The third explanation and their rhetorical flipside of the second explanation is that despite the presence of Iron Man and the Avengers and Spidey and Panther, Civil War played to general audiences more like a really, really great performing Captain America sequel and less like an arguably underperforming Avengers sequel.

Maybe the title itself had more influence in the market than maybe us hardcore fans and observers anticipated?

And it’s this point that brings us full circle as to the question of why Marvel is changing the subtitle of Avengers 4. But as we hypothesize, it may actually be the wrong question altogether.

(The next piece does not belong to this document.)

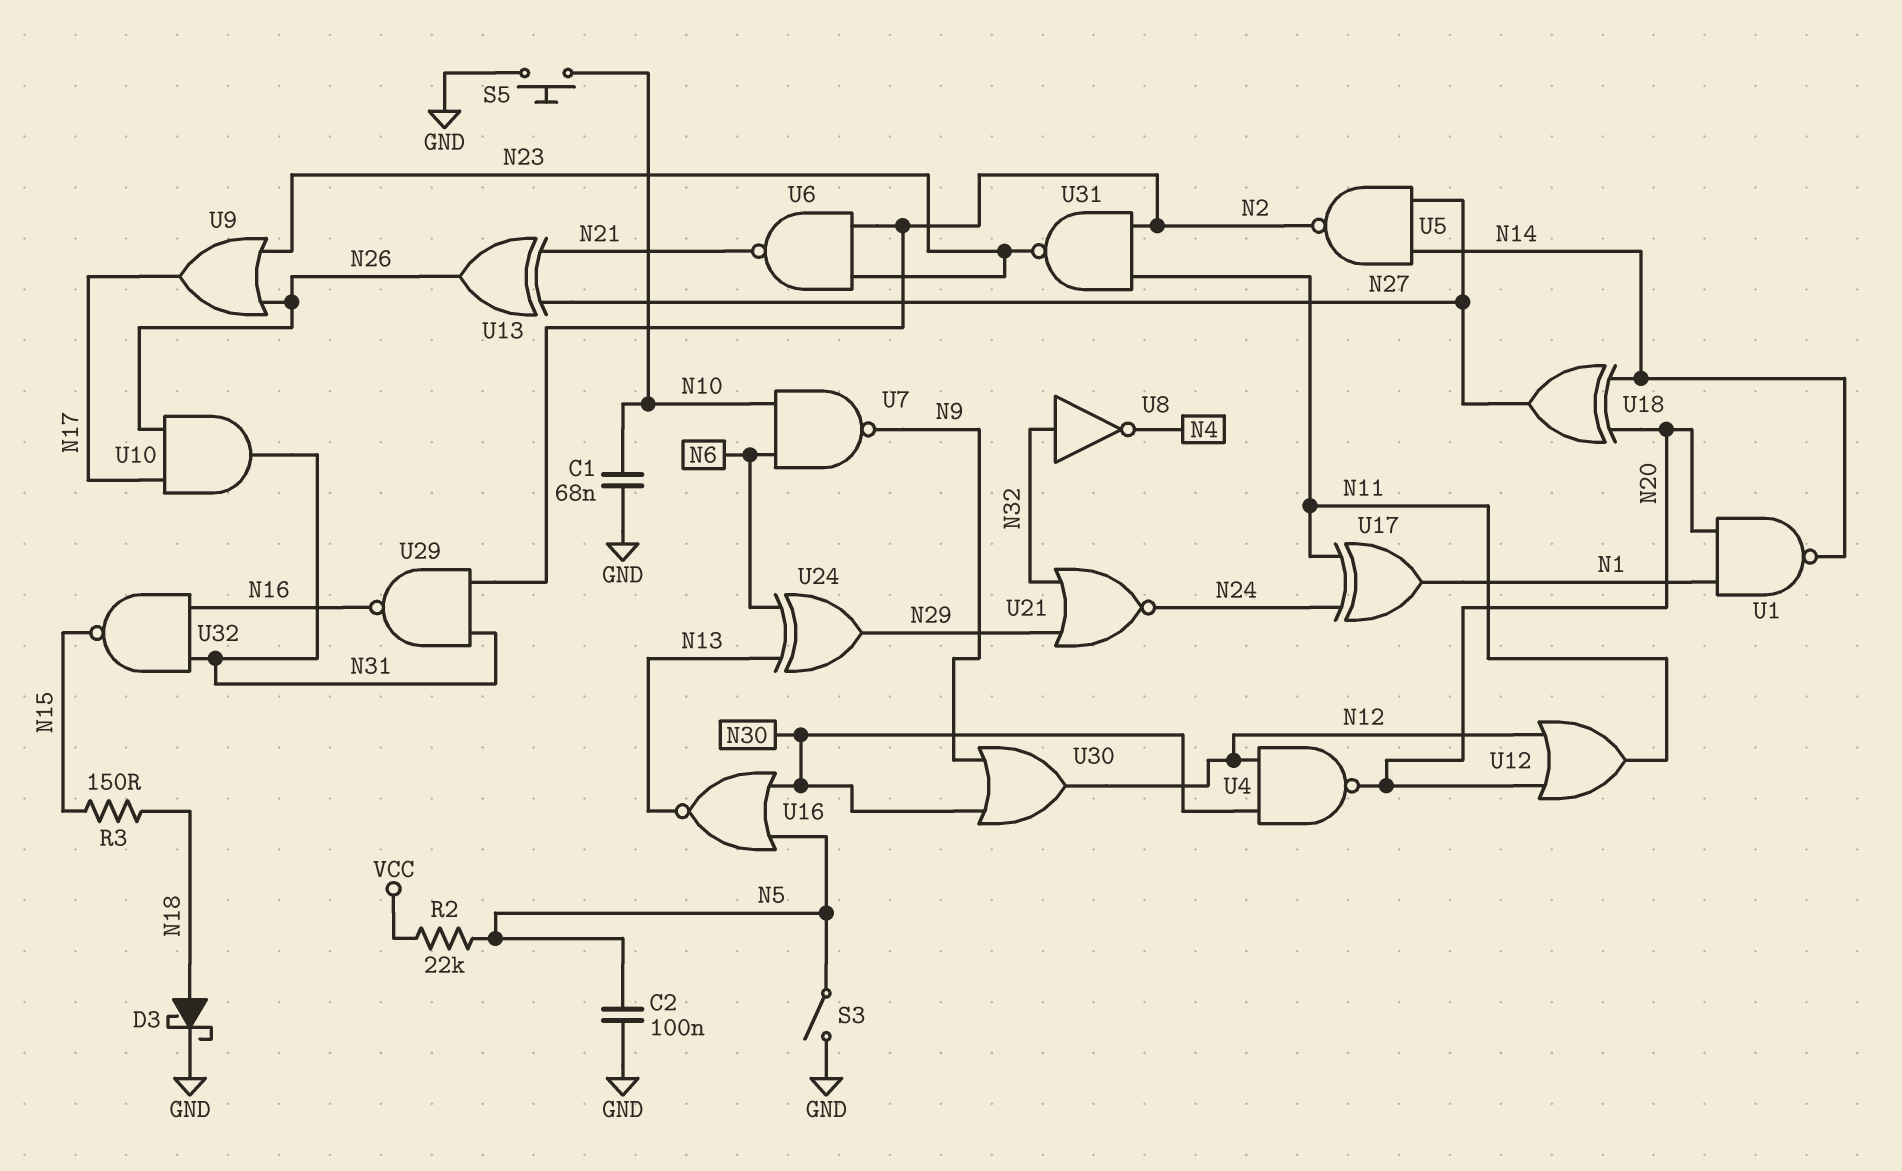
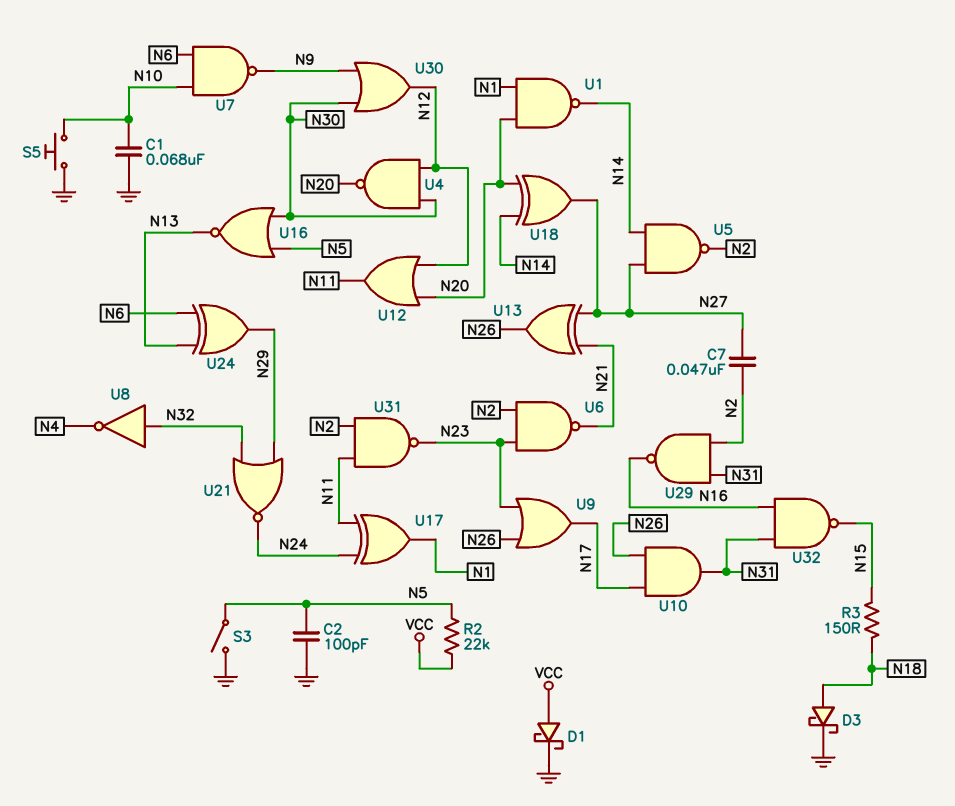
C2: 100nF (GND, N5) -> 100pF (GND, N5)
C7: none -> 47nF (N2, N27)
D1: none -> schottky (A VCC, K GND)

Maybe the better question is are they going to retitle it The Avengers at all?

Credit: Marvel Studios

Let’s throw all the information into a big tossed salad. Almost the entire MCU will likely play a role in some way in what once was Avengers: Infinity War Part 2 ... The MCU has very successful characters and properties outside the Avengers umbrella … There could be some slight Avengers fatigue setting in … And maybe titles do make a difference? Or in summation, maybe Marvel Studios has calculated calling it an Avengers film specifically will actually limit its market appeal? Maybe the studio doesn’t it to play like a very special episode of the Avengers, featuring special guest appearances by…

The “Marvel” brand equity is ridiculously high right now. Their films and TV shows all feature it in their titles and prominently display the Marvel flourishes. So perhaps the answer to the title change is simply that the studio is going to break out a new full title rather than a new subtitle for the film?

How does Marvel Universe: Infinity sound? A signal to moviegoers around the globe that it will be bigger than the Avengers … bigger than any one character or franchise – a title that truly describes the likely scope of project and truly sets up the MCU for a post-Avengers future.

That’s where we’re placing out bets.